Let me be blunt: the idea that a country as small as Switzerland, with its eight million people and three official languages, can produce an LLM that rivals GPT-5 is laughable. But that is exactly what they are attempting. The Swiss government has pledged 100 million francs to build an ‘open, trustworthy’ model that reflects Swiss values. What does that even mean? A model that refuses to comment on banking secrecy? One that tactfully ignores the fact that the Swiss army hasn’t fired a shot in anger since 1847? The entire project is a monument to political vanity. It will produce a model that is polite, neutral, and utterly useless for any serious intellectual work. It will be the IKEA of AI: functional, bland, and completely devoid of character.

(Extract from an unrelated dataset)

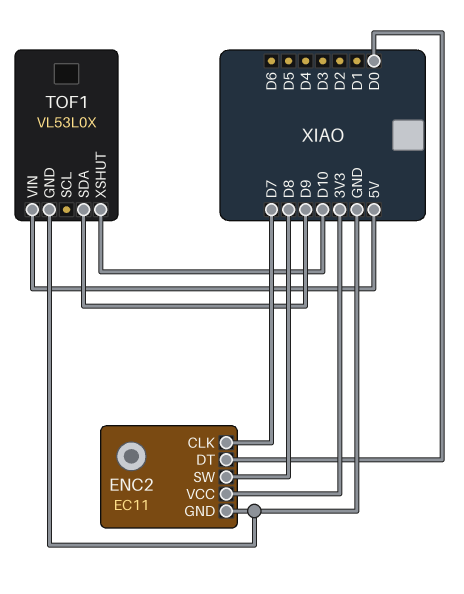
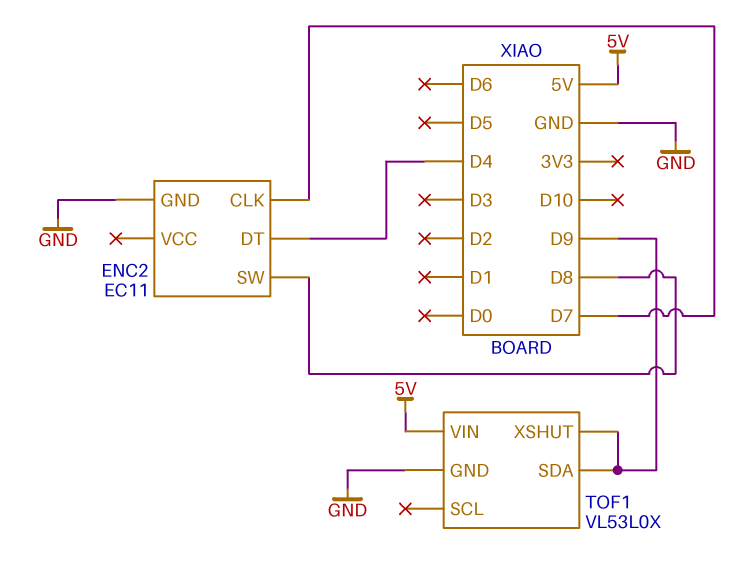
ENC2 pin DT: D0 -> D4
ENC2 pin VCC: 3V3 -> none
TOF1 pin XSHUT: D10 -> D9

The tragedy is that this is happening everywhere. The European Union, terrified of American and Chinese dominance, has committed billions to building models that are ‘European’. This is a category error. There is no such thing as European mathematics or European logic. 2+2=4 in Brussels just as it does in Beijing. A model that deliberately excludes non-European data is not a model. It is a dogmatic catechism. It will serve up answers that confirm the EU’s bureaucratic obsession with regulation, data protection, and the innate superiority of the continental philosophy. And it will fail. Not because the engineers are incompetent, but because the premise is flawed. Intelligence does not respect borders. It thrives on heterogeneity, on the clash of ideas, on the uncomfortable realisation that your founding assumptions might be wrong.
Consider the historical parallel. In the late Roman Empire, each province began minting its own debased coinage. They did this to preserve local prestige and economic autonomy. The result was not prosperity. It was hyperinflation, trade collapse, and the eventual inability to pay the legions who were supposed to protect them from the barbarians. We are doing the same with AI. Instead of using a universal currency of knowledge, we are stamping our own tribal insignias on increasingly worthless data. The Barbarians are not at the gate. They are inside the server room, building models that will tell us exactly what we want to hear.

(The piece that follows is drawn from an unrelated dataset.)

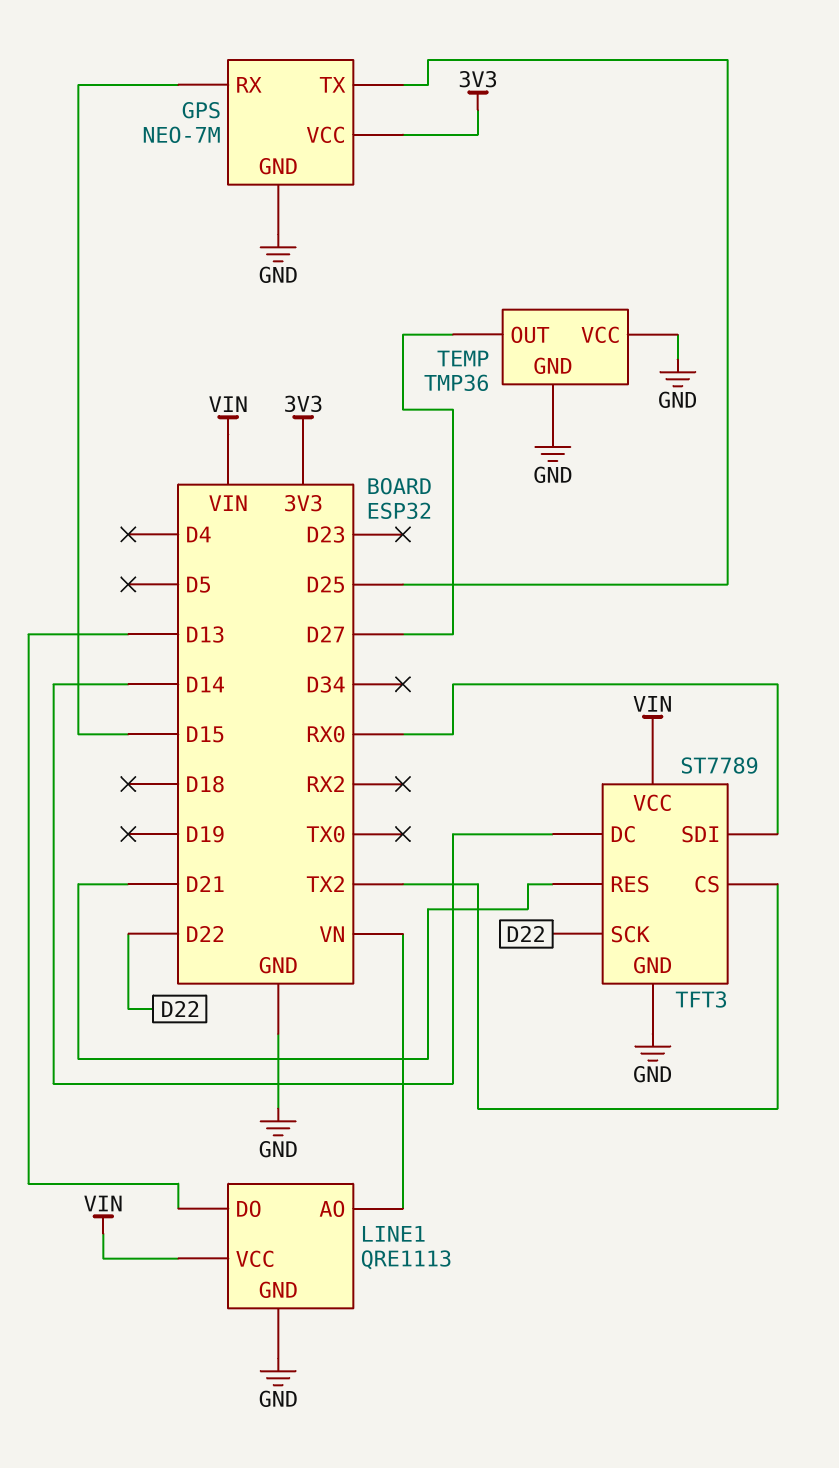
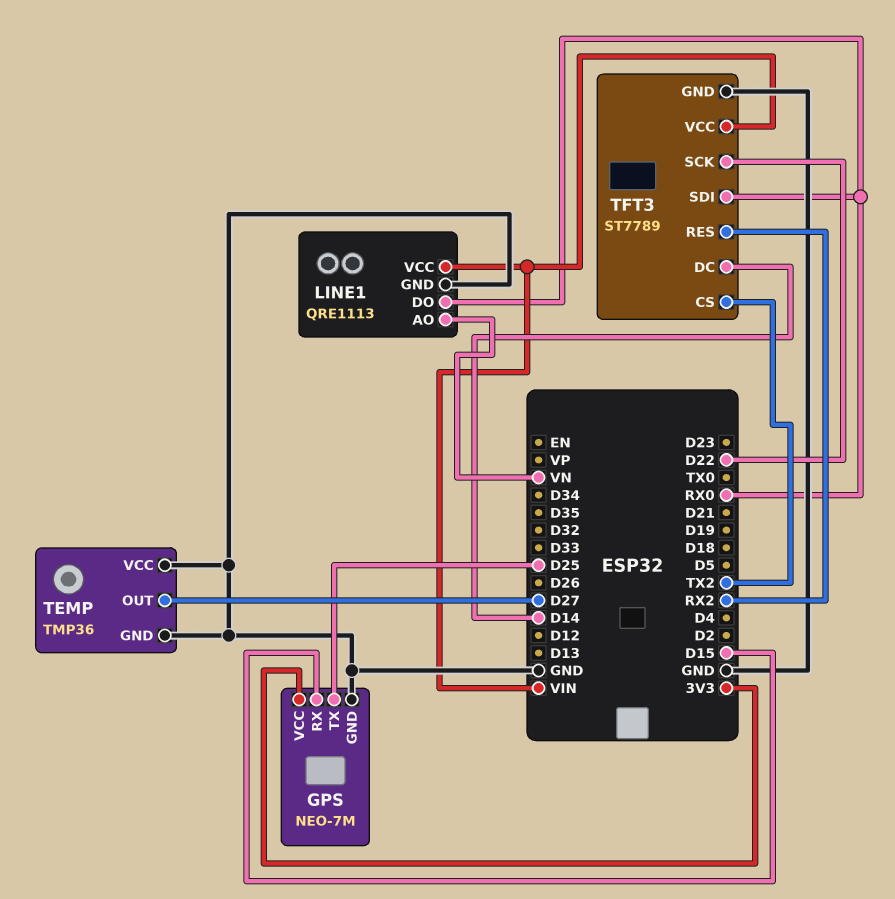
LINE1 pin DO: D13 -> RX0
TFT3 pin RES: D21 -> RX2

This is also a colossal failure of strategic thinking. The United States and China are not building national models. They are building global models trained on the sum of human knowledge. Their LLMs can discuss the nuances of Bengali poetry, the intricacies of Andean irrigation systems, and the subtleties of Edwardian etiquette. A sovereign Indian model, trained predominantly on Hindi and English sources, might be excellent at explaining the caste system but hopeless at understanding the context of the French Revolution. Why? Because in the quest for cultural authenticity, they have amputated a limb of global understanding.
I can already hear the objections: ‘But Arthur, what about data sovereignty, privacy, and cultural sensitivity?’ To which I reply: these are the concerns of bureaucrats, not thinkers. Of course, there are legitimate worries about foreign models being used to spread disinformation. But the solution is not to build a walled garden of mediocre AI. It is to demand transparency, open standards, and rigorous peer review. The answer to bad speech is more speech, not a nationalised model that quietly avoids controversial topics.
The truth is that the push for sovereign AI is a symptom of a deeper intellectual decadence. It is the digital equivalent of burning books in the name of cultural purity. If every country builds its own model, the global conversation will fragment. We will have Turkish AI insisting that the Armenian genocide never happened, Japanese AI politely ignoring the Rape of Nanking, and American AI carefully sidestepping the legacy of slavery. The result will be a world where AI does not enlighten: it stifles. It will be the ultimate victory of identity over truth.
We have been here before. In the 19th century, nationalist historians rewrote the past to serve their present. In the 20th, totalitarian states used propaganda machines to control information. Now, in the 21st, we are voluntarily building our own propaganda machines, wrapped in the rhetoric of sovereignty and privacy. It is a tragedy of intellectual cowardice. AI was supposed to be the dawn of a new Enlightenment. Instead, we are getting a thousand tribal campfires, each one casting just enough light to see our own shadows.
If we continue down this path, the only truly global intelligence will be the one that no one trusts. And the barbarians will not need to sack Rome. We will have already burned the library ourselves.